That is mega church celebrity preachers who are siphoning off funds that generous Christians are giving to their church. These CEO-style, mega church preachers use this money to live a lavish, luxurious, jet-setting lifestyle building massive wealth, brand name recognition and celebrity status. And many of them do it while shamelessly telling Christians they MUST fork over 10% minimum of their income to their ministries to be in a right relationship with God. While these antics for decades were relegated to the "TV evangelists", the millionaire CEO pastor phenomenon has now crept into mainstream evangelical Christianity. And it is harming the cause of Christ as non-Christians watch these men get filthy rich off the backs of their church members, and worse they see Christians continuing to fork over their money to these mega church temples. Very much a turn-off to non-Christians who might consider becoming a Christian.

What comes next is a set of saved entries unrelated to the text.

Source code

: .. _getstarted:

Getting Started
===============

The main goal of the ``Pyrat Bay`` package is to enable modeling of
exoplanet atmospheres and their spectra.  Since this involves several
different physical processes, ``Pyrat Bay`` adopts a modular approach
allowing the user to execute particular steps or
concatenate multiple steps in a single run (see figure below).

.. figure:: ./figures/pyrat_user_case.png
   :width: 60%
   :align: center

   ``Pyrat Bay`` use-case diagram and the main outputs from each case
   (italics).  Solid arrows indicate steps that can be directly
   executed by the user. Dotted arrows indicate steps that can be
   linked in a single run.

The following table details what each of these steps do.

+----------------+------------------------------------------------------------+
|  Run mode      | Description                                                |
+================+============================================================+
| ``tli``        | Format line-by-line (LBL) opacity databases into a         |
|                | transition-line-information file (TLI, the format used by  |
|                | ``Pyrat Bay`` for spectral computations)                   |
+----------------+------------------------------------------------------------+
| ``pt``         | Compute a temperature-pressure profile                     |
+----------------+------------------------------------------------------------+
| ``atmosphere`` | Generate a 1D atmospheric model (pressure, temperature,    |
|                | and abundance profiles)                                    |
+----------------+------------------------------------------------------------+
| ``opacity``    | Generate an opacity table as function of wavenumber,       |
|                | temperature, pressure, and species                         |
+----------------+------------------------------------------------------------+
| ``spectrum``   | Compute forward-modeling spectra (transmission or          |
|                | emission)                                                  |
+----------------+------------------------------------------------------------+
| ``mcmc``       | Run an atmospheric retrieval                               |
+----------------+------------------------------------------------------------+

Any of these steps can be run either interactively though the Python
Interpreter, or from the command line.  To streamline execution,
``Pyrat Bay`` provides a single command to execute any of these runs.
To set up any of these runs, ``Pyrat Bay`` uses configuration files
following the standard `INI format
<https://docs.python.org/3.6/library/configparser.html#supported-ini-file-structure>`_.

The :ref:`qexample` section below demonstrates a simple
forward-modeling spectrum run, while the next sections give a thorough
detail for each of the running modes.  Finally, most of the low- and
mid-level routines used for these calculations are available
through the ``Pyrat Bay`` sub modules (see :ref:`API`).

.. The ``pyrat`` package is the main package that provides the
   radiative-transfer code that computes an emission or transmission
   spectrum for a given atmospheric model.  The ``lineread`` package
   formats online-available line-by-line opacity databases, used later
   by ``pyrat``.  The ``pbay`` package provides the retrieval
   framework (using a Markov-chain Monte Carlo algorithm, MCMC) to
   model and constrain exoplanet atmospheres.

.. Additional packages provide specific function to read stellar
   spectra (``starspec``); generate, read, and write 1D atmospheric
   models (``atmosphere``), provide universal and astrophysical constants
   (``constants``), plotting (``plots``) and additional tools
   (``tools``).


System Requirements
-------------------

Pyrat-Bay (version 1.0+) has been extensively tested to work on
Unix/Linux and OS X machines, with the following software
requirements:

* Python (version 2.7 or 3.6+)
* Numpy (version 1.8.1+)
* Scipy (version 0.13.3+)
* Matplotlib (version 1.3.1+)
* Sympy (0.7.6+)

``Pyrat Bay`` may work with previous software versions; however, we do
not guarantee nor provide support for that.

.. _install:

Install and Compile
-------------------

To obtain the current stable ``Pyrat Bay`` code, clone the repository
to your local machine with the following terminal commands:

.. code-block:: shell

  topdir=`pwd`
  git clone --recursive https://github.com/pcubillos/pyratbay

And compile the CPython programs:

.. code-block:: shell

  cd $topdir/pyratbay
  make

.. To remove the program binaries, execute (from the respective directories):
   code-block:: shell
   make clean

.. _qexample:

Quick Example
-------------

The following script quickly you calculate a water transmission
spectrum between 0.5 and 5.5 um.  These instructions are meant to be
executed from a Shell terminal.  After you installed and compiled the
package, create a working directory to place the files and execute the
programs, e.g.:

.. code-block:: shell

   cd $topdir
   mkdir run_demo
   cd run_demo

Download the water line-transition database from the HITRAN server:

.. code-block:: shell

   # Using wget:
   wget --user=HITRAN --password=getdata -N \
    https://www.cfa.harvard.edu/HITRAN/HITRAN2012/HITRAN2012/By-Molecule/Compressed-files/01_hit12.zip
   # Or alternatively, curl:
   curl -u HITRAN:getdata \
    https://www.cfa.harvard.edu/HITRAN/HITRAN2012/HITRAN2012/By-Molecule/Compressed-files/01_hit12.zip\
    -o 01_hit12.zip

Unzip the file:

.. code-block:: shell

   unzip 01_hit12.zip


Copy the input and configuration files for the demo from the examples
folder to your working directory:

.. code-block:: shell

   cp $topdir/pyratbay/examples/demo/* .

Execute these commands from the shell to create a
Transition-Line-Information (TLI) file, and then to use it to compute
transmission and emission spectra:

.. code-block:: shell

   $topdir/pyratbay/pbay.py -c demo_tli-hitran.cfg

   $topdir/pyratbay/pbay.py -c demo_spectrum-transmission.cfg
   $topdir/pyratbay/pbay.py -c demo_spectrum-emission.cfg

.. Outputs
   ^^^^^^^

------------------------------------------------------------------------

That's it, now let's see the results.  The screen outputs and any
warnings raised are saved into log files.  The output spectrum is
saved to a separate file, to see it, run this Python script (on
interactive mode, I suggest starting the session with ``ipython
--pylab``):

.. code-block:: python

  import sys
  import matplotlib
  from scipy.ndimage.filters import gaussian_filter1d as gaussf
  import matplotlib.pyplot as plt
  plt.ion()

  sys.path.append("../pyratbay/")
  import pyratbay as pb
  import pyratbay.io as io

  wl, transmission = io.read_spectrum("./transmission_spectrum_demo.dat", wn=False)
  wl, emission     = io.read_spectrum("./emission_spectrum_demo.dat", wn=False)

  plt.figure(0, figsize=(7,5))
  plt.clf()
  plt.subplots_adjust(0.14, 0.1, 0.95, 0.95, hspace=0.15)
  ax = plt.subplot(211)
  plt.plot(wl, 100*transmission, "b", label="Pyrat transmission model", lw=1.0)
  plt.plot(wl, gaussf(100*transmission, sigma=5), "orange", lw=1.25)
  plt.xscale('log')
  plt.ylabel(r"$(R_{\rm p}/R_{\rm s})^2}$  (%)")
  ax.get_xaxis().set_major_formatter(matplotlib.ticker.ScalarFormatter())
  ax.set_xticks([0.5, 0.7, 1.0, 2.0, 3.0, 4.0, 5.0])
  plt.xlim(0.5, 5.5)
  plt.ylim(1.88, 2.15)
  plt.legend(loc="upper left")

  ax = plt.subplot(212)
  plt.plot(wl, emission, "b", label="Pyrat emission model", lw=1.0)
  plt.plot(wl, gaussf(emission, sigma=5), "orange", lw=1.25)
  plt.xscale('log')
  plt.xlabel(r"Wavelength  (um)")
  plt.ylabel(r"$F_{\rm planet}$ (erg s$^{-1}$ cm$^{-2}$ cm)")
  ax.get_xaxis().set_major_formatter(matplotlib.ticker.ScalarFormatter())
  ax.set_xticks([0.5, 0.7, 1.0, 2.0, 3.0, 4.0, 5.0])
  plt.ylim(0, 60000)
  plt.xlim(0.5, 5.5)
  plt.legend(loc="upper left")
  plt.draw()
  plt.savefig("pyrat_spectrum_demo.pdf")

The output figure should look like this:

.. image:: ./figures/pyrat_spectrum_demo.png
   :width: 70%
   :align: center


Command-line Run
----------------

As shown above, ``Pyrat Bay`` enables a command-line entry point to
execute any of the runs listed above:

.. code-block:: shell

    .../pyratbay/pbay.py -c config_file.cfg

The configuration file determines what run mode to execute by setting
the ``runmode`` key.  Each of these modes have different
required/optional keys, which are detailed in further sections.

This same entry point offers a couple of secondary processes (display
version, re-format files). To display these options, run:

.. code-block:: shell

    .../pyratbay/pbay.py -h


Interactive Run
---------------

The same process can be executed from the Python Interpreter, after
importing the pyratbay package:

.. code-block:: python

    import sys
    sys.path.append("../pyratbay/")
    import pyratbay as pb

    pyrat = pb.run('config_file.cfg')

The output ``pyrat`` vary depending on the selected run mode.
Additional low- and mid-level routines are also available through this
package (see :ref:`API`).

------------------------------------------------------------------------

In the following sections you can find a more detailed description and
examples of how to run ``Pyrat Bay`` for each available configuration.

How did this happen? How did we get to this point? Take Ed Young's jet for example. If you ever wonder what kind of mindset would cause a pastor and his church board (made up of other church pastors in Young's case) to think it is a wise investment of the church member's hard-earned money to lease for themselves a luxury private jet at the cost to the church of one to two million dollars per year, you just have to watch the video below of Ed Young. It will become clear how this can happen when you listen to Ed's own words.
As you watch the video below, keep in mind the timing....it was filmed by Ed Young on May 27, 2007, just a few months AFTER the jet lease was signed and very near the time that the church took possession of the jet. It was just a few weeks AFTER this video, that as Brett Shipp reported, the jet logged a week-long trip to the Bahamas in June 2007, then another week long trip to Mexico.
In the video, Ed Young spends 10 minutes telling his audience just how incredibly difficult it is to be a pastor. I wrote an article about this video back in 2008, and I noted how his body language, his posture, his hair, everything makes it look like the man has the weight of the world on his shoulders. He talks about how taxing it is to have to speak to large audiences each week, how tough it is to lead an army of people that "you can't fire or dock their pay" (his volunteers), and then he offers this disturbing analysis:
"...and then the whole financial thing as well. We're responsible every year, we're the main one that raises money. You know I call the pastor the 'franchise player' because we're the ones who are responsible before God for raising money. Every year - we've been going here for about 17 years - and every year I've stared a lot of money in the face and I know at the end of the day its up to me to raise that money. Whether its in the early days thousands and it moved to hundreds of thousands and now its many many millions of dollars, and that's a taxing thing..."
"Franchise player"...for those of you not familiar with this term, it is used in sports to speak of the one player on a professional sports team that will be the highest paid player, with the longest contract typically, around which the rest of the team is built. He is the one that the owners believe will bring the fans in, that will sell tickets and bring in new fans and raise overall team revenue. Others on the team are brought in to support and complement this star. He is considered the most talented and demands a mammoth salary, and gets all the accolades and celebrity status and endorsements - often he is considered the "face" of the organization.
If a pastor actually views himself as the "franchise player" of the church, and the one responsible for "raising money" as Ed Young says...it stands to reason that if massive amounts of money ARE "raised" at his church, then he is responsible, he DID something. The pastor-franchise player was the money man, the go-to guy that caused the money to flow from the pockets to the plates. And why if he RAISED the money, then he should be rewarded, right? Who would argue with that? The salesman gets the commission of his sales, the CEO gets a bonus for creating shareholder wealth. And the CEO pastor gets the lavish jet.
What I come away with from this video is that Young, and other like-minded mega church pastors, believe that they are ENTITLED to the huge pay, family on staff - and perhaps even an 8-million dollar jet - because of how stressful their job is and because it is their superior leadership and speaking skills that brought the money in!
The only way this will ever be fixed, is through good old-fashioned American capitalism...Christians wising up and voting with their feet and their pocketbook - after they realize God is NOT calling them to support these temples and their rock-star preachers.